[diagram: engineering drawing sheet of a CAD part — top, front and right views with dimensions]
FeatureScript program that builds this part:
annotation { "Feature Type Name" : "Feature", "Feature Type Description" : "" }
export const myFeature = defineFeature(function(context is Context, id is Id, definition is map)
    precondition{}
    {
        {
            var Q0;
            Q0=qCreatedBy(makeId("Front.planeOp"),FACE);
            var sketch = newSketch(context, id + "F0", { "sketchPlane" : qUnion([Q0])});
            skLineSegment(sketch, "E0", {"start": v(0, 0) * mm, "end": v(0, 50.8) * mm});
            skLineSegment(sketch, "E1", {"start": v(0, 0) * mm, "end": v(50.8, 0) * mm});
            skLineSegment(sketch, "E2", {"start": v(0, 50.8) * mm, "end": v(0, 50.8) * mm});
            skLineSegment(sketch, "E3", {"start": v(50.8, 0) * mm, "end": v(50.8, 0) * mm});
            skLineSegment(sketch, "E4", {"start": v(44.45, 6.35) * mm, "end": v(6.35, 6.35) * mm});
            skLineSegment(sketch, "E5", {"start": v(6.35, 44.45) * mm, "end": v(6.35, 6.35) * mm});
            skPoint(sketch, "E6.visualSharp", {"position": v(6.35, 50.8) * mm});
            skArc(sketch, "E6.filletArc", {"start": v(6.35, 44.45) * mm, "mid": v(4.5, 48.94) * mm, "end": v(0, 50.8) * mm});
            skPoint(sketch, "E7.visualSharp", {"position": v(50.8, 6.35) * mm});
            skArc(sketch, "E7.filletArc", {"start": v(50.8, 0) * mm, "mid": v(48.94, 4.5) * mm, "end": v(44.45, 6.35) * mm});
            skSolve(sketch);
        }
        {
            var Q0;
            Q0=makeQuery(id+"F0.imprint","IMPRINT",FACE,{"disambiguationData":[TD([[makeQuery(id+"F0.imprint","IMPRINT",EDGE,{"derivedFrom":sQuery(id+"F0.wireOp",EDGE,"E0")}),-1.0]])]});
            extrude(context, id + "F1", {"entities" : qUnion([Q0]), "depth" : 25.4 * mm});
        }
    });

→ YOUR GOAL: Tally how many lines above contain the string "qUnion" and give only that number.

→ CORRECT RESULT: 2